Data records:
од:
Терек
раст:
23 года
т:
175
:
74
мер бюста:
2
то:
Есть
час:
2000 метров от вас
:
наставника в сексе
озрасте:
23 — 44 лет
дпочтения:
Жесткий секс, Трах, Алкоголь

THE TASK:
The output should be a character-exact copy of all entries.

WRITTEN RESPONSE:
од:
Терек
раст:
23 года
т:
175
:
74
мер бюста:
2
то:
Есть
час:
2000 метров от вас
:
наставника в сексе
озрасте:
23 — 44 лет
дпочтения:
Жесткий секс, Трах, Алкоголь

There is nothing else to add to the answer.